* download this SQL script and load it into a mysql DB http://seanlahman.com/files/database/lahman2016-sql.zip
* Name the DB lahman2016
* Set DB User and password


In [1]:
import json
with open('credentials.json') as file:
    data = json.loads(file.read())
    my_user = data['username']
    my_password = data['password']
    aws_access_key_id = data['aws_access_key_id']
    aws_secret_access_key = data['aws_secret_access_key']


In [21]:
import pyspark
from pyspark.sql import SparkSession
import pyspark.sql.functions as funcs
from pyspark.sql.functions import col, when, round, rank, mean
from pyspark.sql.window import Window
from pyspark.sql.types import IntegerType
import mysql.connector
import pandas as pd
import boto3
s3 = boto3.resource('s3')


spark = SparkSession.builder \
    .master("local[1]") \
    .appName("Lahmans2016") \
    .getOrCreate()


def exception_handler(func):
    def Inner_Function():
        try:
            func()
        except:
            print(f"{func.__name__} input not valid.

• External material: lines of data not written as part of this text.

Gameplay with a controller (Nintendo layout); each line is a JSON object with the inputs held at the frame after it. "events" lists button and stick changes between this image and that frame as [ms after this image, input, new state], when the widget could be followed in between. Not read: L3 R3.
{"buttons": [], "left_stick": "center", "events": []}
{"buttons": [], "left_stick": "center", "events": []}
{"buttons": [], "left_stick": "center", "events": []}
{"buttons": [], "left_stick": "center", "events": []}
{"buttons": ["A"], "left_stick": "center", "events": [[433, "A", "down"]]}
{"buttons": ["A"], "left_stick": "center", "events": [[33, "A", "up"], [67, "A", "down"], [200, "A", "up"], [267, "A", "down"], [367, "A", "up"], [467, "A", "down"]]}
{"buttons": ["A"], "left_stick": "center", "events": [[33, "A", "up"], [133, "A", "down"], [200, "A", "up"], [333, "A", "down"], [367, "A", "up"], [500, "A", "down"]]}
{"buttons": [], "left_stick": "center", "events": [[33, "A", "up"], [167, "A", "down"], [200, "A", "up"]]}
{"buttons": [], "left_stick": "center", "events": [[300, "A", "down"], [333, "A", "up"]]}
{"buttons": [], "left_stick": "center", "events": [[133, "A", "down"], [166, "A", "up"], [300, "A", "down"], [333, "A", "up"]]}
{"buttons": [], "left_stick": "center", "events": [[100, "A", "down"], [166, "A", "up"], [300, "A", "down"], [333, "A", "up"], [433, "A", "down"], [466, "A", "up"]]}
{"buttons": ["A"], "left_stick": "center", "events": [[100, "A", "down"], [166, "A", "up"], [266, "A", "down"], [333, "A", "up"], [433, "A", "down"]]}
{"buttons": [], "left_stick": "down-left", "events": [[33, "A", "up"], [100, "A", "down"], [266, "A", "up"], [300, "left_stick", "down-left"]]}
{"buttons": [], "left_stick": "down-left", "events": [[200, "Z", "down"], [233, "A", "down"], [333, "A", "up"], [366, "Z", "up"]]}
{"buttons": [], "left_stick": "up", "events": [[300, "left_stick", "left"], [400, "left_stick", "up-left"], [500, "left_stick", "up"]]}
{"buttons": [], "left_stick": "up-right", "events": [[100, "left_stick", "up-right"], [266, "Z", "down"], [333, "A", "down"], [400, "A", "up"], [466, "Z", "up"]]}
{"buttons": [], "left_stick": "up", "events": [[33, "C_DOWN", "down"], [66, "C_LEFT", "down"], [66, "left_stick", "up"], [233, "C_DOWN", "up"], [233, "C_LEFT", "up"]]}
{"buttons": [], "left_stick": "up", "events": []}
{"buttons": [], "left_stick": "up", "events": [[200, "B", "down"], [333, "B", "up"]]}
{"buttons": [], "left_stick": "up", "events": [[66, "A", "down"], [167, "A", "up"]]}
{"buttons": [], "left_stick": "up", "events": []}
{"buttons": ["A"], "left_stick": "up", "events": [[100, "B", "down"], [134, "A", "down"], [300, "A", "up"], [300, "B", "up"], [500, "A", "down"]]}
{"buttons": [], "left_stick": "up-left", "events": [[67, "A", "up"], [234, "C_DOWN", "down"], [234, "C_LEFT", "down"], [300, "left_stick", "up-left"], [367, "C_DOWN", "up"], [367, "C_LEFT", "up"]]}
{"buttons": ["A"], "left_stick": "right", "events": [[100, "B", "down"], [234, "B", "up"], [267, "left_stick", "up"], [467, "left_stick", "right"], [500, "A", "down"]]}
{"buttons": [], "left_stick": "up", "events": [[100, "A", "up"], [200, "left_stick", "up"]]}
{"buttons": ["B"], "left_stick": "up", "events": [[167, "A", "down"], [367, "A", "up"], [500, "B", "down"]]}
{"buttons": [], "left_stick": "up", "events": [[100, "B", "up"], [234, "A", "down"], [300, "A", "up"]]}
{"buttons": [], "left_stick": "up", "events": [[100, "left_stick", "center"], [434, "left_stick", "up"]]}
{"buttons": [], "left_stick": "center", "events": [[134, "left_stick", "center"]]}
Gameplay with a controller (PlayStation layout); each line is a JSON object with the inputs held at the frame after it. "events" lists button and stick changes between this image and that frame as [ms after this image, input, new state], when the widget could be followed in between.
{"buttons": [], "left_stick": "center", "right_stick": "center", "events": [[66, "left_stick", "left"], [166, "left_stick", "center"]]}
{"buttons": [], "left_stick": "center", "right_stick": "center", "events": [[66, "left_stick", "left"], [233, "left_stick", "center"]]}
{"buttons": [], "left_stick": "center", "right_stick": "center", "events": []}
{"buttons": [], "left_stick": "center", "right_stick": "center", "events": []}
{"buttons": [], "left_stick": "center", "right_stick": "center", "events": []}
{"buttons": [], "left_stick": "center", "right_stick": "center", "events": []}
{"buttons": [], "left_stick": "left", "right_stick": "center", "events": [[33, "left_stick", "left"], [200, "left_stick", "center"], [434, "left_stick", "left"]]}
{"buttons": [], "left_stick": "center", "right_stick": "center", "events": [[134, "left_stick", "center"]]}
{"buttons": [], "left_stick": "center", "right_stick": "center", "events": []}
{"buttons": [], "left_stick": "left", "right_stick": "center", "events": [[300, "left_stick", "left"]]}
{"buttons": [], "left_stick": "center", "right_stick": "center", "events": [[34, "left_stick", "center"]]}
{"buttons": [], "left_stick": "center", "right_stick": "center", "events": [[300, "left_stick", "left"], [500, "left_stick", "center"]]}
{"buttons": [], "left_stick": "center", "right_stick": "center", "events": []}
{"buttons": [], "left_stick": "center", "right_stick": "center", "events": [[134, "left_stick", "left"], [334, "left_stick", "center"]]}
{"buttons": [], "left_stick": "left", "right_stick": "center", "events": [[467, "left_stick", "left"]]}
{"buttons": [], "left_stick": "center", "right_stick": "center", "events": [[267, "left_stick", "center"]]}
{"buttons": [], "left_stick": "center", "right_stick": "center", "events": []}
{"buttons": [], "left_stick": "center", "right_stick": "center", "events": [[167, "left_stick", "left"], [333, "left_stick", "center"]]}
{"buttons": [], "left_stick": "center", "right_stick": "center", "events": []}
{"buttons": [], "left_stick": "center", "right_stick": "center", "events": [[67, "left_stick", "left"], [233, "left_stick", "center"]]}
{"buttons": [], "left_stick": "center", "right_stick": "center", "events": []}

Please check credentials")
    return func


@exception_handler
def connect_to_db():
    return mysql.connector.connect(user=my_user, password=my_password,
                              database='lahman2016')
    

class AverageSalary():
    def __init__(self):
        self.cnx = connect_to_db()
        
        
    def extract(self):                           
        salaries_data = pd.read_sql_query(
            '''select s.playerID, salary, f.yearID, POS
                from lahman2016.Salaries s 
                join lahman2016.Fielding f 
                on s.playerId=f.playerId
                and f.yearId=s.yearId;"''', self.cnx)      
        self.salaries_sc = spark.createDataFrame(salaries_data)
        return self.salaries_sc
    
    
    def transform(self):
        salaries_sc_2 = self.salaries_sc.groupby('yearID').pivot('POS').agg(funcs.avg('salary'))
        # df2.show(truncate=True)
        salaries_sc_3 = salaries_sc_2.withColumn(
            'infield', (salaries_sc_2['1B'] + salaries_sc_2['2B'] + salaries_sc_2['3B'] + salaries_sc_2['SS'])/4)
        self.salaries_transformed = salaries_sc_3.select(col('yearID').alias('Year'), round(col('infield'),0).cast(IntegerType()).alias('Fielding'),  
                          round(col('P'),0).cast(IntegerType()).alias('Pitching')).orderBy("yearID")

        self.salaries_transformed
        
           
    def load(self):
        salaries_transformed_pd = self.salaries_transformed.toPandas()
        salaries_transformed_pd['Pitching'] = salaries_transformed_pd.apply(lambda x: '{0:,}'.format(x['Pitching']), axis=1)
        salaries_transformed_pd['Fielding'] = salaries_transformed_pd.apply(lambda x: '{0:,}'.format(x['Fielding']), axis=1)
        salaries_transformed_pd.to_csv('AverageSalary.csv', index=False)
        AverageSalary = open('AverageSalary.csv', 'rb')
        s3.Bucket('lahman2016').put_object(Key='AverageSalary.csv', Body=AverageSalary)

    
    
    def run_ETL(self):
        self.extract()
        self.transform()
        self.load()
    
    
class HallofFameAllStarPitchers():
    def __init__(self):
        self.cnx = connect_to_db()

    
    def extract(self):
        self.hof_data = pd.read_sql_query(
            '''select playerID, yearid from lahman2016.HallOfFame 
        where inducted="Y"''', self.cnx)  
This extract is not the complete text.